According to exclusive information published by Bloomberg, Warner Bros Discovery is preparing to reject for a second time the acquisition offer submitted by Paramount Skydance. The decision is expected despite the fact that the rival company has made significant modifications to the original terms of its proposal, as confirmed by sources with knowledge of the internal negotiations.
Warner Bros: Critical board of directors meeting
Warner Bros Discovery’s board of directors has not yet finalized its decision, but is scheduled to convene an emergency meeting within the next week. According to the same sources cited by Bloomberg, the main reservation of company executives focuses on the financial size of the offer. Paramount has not increased the monetary amount of its proposal, which continues to lag significantly compared to the competitive offer submitted by Netflix.
Paramount’s public campaign and revisions
Paramount, which controls the historic studio of the same name as well as the MTV network, has launched an extensive public campaign to win support from shareholders and analysts for the Warner Bros acquisition, which has HBO and CNN in its portfolio. On December 8, the company officially announced a cash offer of $30 per share, just three days after Warner Bros accepted the agreement with Netflix, which exclusively concerns production and streaming activities.
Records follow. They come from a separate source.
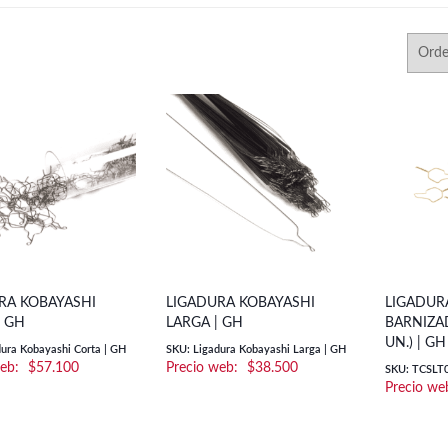
RA KOBAYASHI
LIGADURA KOBAYASHI
LIGADURA
| GH
LARGA | GH
BARNIZAD
UN.) | GH
ura Kobayashi Corta | GH
SKU: Ligadura Kobayashi Larga | GH
$
57.100
$
38.500
SKU: TCSLT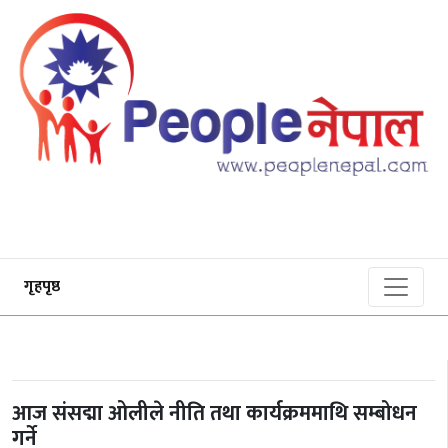
गृहपृष्ठ
आज संसद्मा ओलीले नीति तथा कार्यक्रममाथि सम्बोधन
गर्ने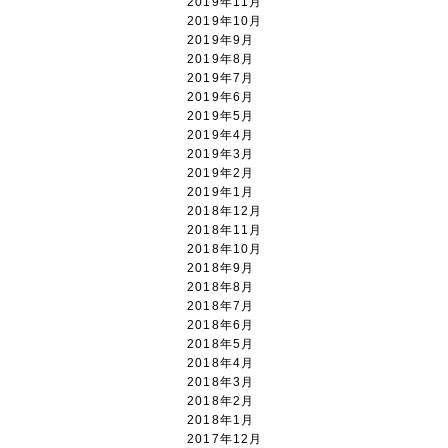
2019年11月
2019年10月
2019年9月
2019年8月
2019年7月
2019年6月
2019年5月
2019年4月
2019年3月
2019年2月
2019年1月
2018年12月
2018年11月
2018年10月
2018年9月
2018年8月
2018年7月
2018年6月
2018年5月
2018年4月
2018年3月
2018年2月
2018年1月
2017年12月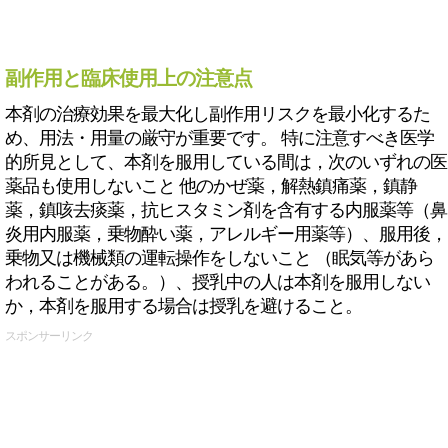
副作用と臨床使用上の注意点
本剤の治療効果を最大化し副作用リスクを最小化するた
め、用法・用量の厳守が重要です。 特に注意すべき医学
的所見として、本剤を服用している間は，次のいずれの医
薬品も使用しないこと 他のかぜ薬，解熱鎮痛薬，鎮静
薬，鎮咳去痰薬，抗ヒスタミン剤を含有する内服薬等（鼻
炎用内服薬，乗物酔い薬，アレルギー用薬等）、服用後，
乗物又は機械類の運転操作をしないこと （眠気等があら
われることがある。）、授乳中の人は本剤を服用しない
か，本剤を服用する場合は授乳を避けること。
スポンサーリンク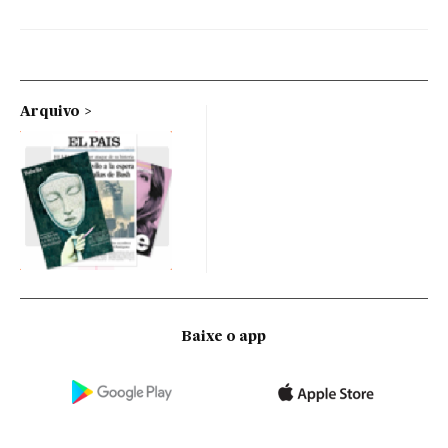
Arquivo
Baixe o app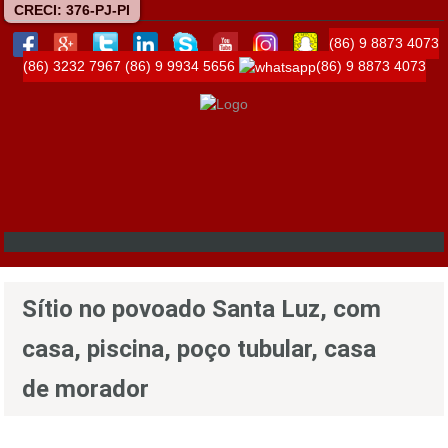
CRECI: 376-PJ-PI
(86) 9 8873 4073
(86) 3232 7967
(86) 9 9934 5656
(86) 9 8873 4073
Sítio no povoado Santa Luz, com
casa, piscina, poço tubular, casa
de morador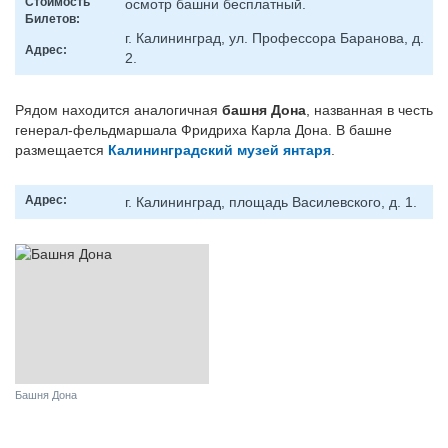
Стоимость
осмотр башни бесплатный.
Билетов:
г. Калининград, ул. Профессора Баранова, д.
Адрес:
2.
Рядом находится аналогичная
башня Дона
, названная в честь
генерал-фельдмаршала Фридриха Карла Дона. В башне
размещается
Калининградский музей янтаря
.
Адрес:
г. Калининград, площадь Василевского, д. 1.
Башня Дона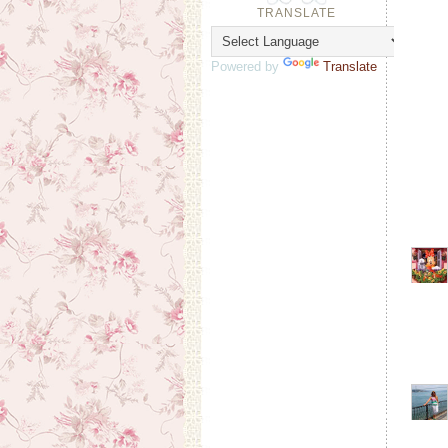
TRANSLATE
Powered by
Translate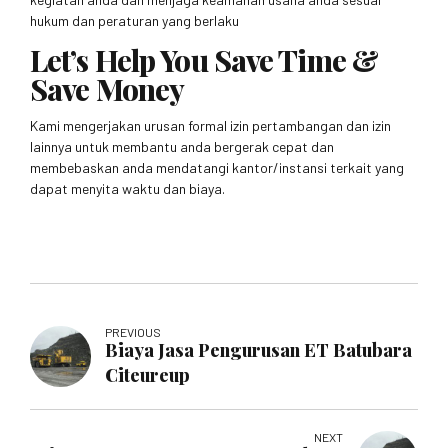
hukum dan peraturan yang berlaku
Let’s Help You Save Time &
Save Money
Kami mengerjakan urusan formal izin pertambangan dan izin
lainnya untuk membantu anda bergerak cepat dan
membebaskan anda mendatangi kantor/instansi terkait yang
dapat menyita waktu dan biaya.
PREVIOUS
Biaya Jasa Pengurusan ET Batubara
Citeureup
NEXT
Since then, Paramount has proceeded with two successive revisions of its original proposal. The most recent modification includes a personal guarantee from billionaire Larry Ellison, who commits to personally cover $40.4 billion in equity and related financing obligations.
The Ellisons’ vision for a new media giant
Control of Paramount belongs to Larry Ellison and his son, David Ellison, an experienced film producer who seeks to create a unified and powerful media entity. The Ellisons took over the company’s management in August and have since repeatedly submitted proposals to Warner Bros Discovery. Acquiring the company would add another classic Hollywood studio to their business portfolio and provide them with significantly greater scale in the streaming services sector.
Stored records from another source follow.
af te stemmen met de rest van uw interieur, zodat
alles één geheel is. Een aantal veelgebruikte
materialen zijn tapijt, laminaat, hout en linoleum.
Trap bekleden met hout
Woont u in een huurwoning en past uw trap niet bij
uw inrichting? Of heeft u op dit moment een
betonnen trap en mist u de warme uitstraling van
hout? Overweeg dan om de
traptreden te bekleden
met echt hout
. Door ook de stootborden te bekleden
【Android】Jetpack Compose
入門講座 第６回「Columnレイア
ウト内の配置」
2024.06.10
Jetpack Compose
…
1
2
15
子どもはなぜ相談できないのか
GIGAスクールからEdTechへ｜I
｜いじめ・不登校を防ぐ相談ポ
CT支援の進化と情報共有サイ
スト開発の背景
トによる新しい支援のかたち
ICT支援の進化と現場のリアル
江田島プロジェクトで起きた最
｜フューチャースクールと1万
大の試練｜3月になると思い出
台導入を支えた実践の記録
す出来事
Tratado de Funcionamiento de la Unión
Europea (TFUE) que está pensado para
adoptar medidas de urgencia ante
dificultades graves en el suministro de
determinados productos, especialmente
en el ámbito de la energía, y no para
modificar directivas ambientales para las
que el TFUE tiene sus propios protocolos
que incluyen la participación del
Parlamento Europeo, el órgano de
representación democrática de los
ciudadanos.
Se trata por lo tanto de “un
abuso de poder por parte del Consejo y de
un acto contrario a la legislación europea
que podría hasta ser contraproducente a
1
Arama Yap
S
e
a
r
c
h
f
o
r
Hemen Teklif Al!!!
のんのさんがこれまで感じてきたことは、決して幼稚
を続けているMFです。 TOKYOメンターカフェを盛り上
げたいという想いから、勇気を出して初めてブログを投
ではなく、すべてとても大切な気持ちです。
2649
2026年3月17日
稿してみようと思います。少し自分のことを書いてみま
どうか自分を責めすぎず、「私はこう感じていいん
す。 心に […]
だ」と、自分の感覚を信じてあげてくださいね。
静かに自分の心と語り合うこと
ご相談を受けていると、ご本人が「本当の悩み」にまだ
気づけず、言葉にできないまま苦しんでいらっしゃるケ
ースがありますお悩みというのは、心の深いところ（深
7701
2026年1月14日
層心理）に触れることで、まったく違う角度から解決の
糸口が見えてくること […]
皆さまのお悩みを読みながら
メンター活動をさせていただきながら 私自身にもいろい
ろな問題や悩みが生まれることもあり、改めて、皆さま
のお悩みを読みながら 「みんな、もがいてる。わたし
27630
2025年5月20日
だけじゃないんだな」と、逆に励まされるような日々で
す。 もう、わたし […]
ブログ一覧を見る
Board of directors’ reservations
Despite repeated attempts, Warner Bros’ board of directors remains steadfast in its original position, demanding that Paramount offer substantially improved financial terms. Many company shareholders consider it obvious that a significantly higher monetary offer will be needed for the deal to proceed.
At the same time, the board expresses serious concerns regarding corporate debt management terms. Specifically, there are reservations that the proposed agreement with Paramount would limit Warner Bros’ ability to manage its debt autonomously without prior approval from the Ellisons. Additionally, it has not been clarified whether Paramount would assume payment of the compensation clause that Warner Bros would be obligated to pay Netflix in case of cancellation of the existing agreement.
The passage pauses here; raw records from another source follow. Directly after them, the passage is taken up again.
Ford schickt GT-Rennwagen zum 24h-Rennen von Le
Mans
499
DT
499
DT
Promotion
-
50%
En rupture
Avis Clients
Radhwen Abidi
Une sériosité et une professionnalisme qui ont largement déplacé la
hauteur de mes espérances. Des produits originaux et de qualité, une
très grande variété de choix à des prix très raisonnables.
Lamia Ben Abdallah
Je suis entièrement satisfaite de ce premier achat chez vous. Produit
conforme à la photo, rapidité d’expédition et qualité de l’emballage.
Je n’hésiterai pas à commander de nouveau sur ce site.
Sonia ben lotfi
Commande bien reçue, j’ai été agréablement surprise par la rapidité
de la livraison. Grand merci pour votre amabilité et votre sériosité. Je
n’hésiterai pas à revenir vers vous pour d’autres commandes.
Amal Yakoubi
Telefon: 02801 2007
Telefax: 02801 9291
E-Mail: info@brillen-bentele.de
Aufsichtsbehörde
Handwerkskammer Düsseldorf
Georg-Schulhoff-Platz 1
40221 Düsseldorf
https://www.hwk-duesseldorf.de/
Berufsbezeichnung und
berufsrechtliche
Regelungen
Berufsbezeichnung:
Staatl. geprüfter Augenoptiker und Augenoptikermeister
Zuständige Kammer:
Warner Bros’ position and Netflix’s superiority
In its official public announcements, Warner Bros emphasizes that Netflix’s offer is superior for multiple reasons. Among the arguments the company presents is the fact that Paramount would be burdened with higher corporate debt and plans extensive job cuts. Netflix maintains primacy as Hollywood’s most valuable company, with a market capitalization exceeding $400 billion, which provides it with a significant competitive advantage in negotiations.